Budapest, known as one of Europe’s most beautiful cities, stands guard over the lovely Danube River and boasts a past that reaches back to before the time of the Roman Empire. To help you make the most of your next Hungarian holiday, we asked Péter Buday, Chef Concierge at Four Seasons Hotel Gresham Palace Budapest, to gather the savviest sight-seeing suggestions he could find – from where to find the best antique markets to the city’s finest performing arts venues.

Where to Eat in Budapest

You’ll find a wide variety of restaurants within a ten-minute walk from the Hotel. The ever-popular bistro Café Kör serves Hungarian dishes in a relaxed atmosphere in the heart of St. Stephen's Basilica. Rézkakas Bistro, Onyx, The Wine Kitchen and Pomo D’oro are beautiful bistros and cafés offering a smart ambience and savoury cuisine for any occasion. Mák Bisztró is state-of-the-art, perfect for foodies looking for an international twist.

Café Gerbeaud is one of the most traditional coffeehouses in Europe. It shines in Gründerzeit style with its stucco, the grand chandeliers and panelling made of exotic woods.

Fine Hungarian Wines

There’s more to Hungarian wine than Tokaji. For a sense of varieties grown here, it’s worth visiting the Haraszthy Vallejo Winery in Etyek. After a tasting session, have lunch at the winery’s Cinnamon restaurant.
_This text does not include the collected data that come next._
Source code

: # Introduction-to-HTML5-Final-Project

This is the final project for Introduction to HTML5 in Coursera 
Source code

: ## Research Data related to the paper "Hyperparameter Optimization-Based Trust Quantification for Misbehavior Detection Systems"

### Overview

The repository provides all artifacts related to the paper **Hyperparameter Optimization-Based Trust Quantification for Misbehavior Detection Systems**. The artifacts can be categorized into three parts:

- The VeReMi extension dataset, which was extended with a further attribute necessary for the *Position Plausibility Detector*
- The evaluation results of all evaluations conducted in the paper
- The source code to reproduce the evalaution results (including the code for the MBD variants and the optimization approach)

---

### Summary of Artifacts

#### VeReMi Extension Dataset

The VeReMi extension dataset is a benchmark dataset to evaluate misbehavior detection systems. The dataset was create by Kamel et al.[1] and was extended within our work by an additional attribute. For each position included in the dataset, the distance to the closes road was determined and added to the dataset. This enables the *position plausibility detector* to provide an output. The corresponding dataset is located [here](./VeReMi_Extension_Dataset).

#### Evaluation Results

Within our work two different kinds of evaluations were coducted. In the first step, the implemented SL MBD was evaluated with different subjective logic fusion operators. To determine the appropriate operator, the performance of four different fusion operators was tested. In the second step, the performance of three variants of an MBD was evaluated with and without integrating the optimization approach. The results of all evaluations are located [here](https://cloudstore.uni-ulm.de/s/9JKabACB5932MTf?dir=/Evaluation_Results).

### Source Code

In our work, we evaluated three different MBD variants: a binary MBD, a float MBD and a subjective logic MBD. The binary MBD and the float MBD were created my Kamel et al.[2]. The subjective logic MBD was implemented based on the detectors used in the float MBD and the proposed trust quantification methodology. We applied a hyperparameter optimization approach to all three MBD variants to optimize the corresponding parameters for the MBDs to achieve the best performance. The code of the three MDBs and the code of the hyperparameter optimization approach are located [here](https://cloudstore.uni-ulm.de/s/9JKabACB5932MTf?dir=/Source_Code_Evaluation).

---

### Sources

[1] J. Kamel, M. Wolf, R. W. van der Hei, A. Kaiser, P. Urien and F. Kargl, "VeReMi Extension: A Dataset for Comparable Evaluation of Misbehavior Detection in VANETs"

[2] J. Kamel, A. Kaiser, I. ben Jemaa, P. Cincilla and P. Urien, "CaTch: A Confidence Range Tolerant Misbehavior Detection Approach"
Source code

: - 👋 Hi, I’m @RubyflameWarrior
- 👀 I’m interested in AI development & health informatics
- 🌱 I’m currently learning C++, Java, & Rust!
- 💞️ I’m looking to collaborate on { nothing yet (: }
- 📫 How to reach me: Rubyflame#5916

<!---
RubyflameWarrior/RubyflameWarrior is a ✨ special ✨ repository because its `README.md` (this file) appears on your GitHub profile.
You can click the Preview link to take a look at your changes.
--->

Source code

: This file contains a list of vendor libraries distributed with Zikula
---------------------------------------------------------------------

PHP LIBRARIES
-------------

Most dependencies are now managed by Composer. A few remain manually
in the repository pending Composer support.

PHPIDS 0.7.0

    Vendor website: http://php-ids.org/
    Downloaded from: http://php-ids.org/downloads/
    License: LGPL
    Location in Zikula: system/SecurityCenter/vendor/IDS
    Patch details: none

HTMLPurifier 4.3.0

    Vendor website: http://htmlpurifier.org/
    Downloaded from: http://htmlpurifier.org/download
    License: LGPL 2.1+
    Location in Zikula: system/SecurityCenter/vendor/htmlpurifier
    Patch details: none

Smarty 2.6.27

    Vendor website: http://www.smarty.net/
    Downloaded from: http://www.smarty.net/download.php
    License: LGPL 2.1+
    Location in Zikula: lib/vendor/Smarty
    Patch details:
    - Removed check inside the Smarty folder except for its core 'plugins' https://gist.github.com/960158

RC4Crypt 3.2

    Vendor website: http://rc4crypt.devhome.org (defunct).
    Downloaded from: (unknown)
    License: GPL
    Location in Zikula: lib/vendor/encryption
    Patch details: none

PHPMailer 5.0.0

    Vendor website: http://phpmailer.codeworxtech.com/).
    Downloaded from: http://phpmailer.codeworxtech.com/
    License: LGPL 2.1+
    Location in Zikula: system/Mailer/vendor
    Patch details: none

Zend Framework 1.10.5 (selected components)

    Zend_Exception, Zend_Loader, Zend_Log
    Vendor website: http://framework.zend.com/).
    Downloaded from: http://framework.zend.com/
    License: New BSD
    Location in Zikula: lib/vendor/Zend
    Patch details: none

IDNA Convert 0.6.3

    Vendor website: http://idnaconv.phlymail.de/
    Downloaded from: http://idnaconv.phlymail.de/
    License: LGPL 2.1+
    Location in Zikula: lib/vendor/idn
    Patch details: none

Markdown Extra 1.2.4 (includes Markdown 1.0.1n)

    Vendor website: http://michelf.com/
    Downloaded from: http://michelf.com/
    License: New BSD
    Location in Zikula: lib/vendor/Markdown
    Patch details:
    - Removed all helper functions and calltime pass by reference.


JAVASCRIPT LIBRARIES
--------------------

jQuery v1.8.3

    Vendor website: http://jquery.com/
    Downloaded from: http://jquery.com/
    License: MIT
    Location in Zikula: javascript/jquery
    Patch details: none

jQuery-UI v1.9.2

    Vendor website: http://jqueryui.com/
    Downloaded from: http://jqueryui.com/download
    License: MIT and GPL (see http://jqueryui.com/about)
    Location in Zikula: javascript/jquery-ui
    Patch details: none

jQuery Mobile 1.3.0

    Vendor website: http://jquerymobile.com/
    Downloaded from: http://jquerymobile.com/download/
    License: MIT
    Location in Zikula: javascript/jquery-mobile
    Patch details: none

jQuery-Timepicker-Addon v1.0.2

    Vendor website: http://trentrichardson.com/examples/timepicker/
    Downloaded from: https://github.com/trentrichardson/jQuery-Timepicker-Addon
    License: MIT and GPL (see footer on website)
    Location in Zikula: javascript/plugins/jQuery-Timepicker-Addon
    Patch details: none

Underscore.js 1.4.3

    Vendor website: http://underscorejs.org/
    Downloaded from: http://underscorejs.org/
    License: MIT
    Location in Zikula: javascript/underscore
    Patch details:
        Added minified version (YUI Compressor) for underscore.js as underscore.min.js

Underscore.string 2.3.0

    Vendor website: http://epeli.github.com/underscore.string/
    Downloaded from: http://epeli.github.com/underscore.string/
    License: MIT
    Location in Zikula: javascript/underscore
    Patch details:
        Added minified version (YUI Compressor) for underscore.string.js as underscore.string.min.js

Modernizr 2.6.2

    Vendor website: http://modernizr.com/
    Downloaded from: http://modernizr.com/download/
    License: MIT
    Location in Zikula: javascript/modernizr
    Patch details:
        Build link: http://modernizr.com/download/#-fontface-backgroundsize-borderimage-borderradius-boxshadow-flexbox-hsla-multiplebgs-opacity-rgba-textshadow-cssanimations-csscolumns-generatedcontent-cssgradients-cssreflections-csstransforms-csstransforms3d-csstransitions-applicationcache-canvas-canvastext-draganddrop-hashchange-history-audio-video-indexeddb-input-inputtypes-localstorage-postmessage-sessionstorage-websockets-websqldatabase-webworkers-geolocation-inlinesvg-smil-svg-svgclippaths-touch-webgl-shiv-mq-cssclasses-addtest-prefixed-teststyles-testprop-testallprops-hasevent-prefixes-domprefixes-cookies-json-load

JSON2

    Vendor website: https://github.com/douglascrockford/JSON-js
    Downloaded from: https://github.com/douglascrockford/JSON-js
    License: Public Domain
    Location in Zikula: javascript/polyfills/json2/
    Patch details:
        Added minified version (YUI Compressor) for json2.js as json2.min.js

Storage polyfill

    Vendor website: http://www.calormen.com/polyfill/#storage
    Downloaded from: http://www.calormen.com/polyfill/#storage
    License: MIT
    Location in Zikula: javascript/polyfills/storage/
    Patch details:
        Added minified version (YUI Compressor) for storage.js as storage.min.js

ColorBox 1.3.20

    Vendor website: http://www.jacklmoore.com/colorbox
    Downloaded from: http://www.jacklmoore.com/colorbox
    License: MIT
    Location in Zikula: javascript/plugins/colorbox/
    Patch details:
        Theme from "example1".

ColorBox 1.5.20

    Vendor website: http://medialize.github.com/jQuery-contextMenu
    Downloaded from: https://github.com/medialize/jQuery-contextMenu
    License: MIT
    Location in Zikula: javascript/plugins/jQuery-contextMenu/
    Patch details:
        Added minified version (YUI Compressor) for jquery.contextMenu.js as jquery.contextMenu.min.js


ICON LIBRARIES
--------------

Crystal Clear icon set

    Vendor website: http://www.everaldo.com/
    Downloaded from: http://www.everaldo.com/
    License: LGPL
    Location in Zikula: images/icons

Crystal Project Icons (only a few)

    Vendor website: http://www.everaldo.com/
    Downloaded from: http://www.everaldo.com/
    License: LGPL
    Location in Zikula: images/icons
In Villány, a region famous for its reds, the Sauska Winery, Wunderlich and Vylyan Wine Cellars are good places to taste. Sweet dessert Tokaji wines remain Hungary’s greatest vinous export, however, so the Oremus Winery and Szepsy are well worth checking out.

Local Brands in Budapest

For antiques, the place to go is Falk Miksa utca, a street full of antique and curio shops located just a 15-minute walk from the Hotel in Pest. Here you’ll find Art Nouveau, Art Deco and other antiques, as well as a great source of Hungary’s famous Herend porcelain.

Most of the big international designers have stores close to Four Seasons on Andrássy Avenue, but for the chicest Hungarian fashions, check out Maison Marquise, Náray Tamás and Németh Anikó.

Local paprika makes for a great Hungarian souvenir, and the best place to buy it is at the always bustling Great Market Hall on Fővam Tér. It’s the largest covered market in Central Europe, and the building itself is worth the visit.

Budapest and the Arts

Visit the Hungarian National Gallery, located in the former Royal Palace of Buda, to explore the development of Hungarian art throughout history. For something more modern, it’s worth a detour to the Vasarely Múzeuma in off-the-beaten-track Óbuda, the area immediately north of Buda, which ought to be on every art aficionado’s agenda.

Budapest's Performing Arts Scene

The Liszt Academy, founded by pianist and composer Franz Liszt in 1875, is the place to hear exquisite concerts from the school that has trained some of the world’s finest musicians. And the Palace of Arts is home to the Bartók Béla National Concert Hall.

During the summer, be sure to catch the Budapest Summer Festival, which brings open-air entertainment to Margaret Island each June, July and August.

Family-Friendly Budapest

Even if you don’t go inside, it’s worth a trip to the Budapest Zoo to admire the architecture. The Elephant House, in particular, is an Art Nouveau take on a central Asian mosque, with a minaret and decorative domes, purportedly to remind its inhabitants of home. Their Zsolnay tiles glitter, thanks to an iridescent coating of eosin: a brightly coloured, metallic glaze that makes Budapest’s distinctive skyline - and indeed the façade of Four Seasons Gresham Palace - glitter.

If your children’s tastes are more mechanical than animal, take a trip on the Gyermekvasút (Children’s Railway), a narrow-gauge railway line operated by 10- to 14-year-olds, under the supervision of adult railway workers and teachers.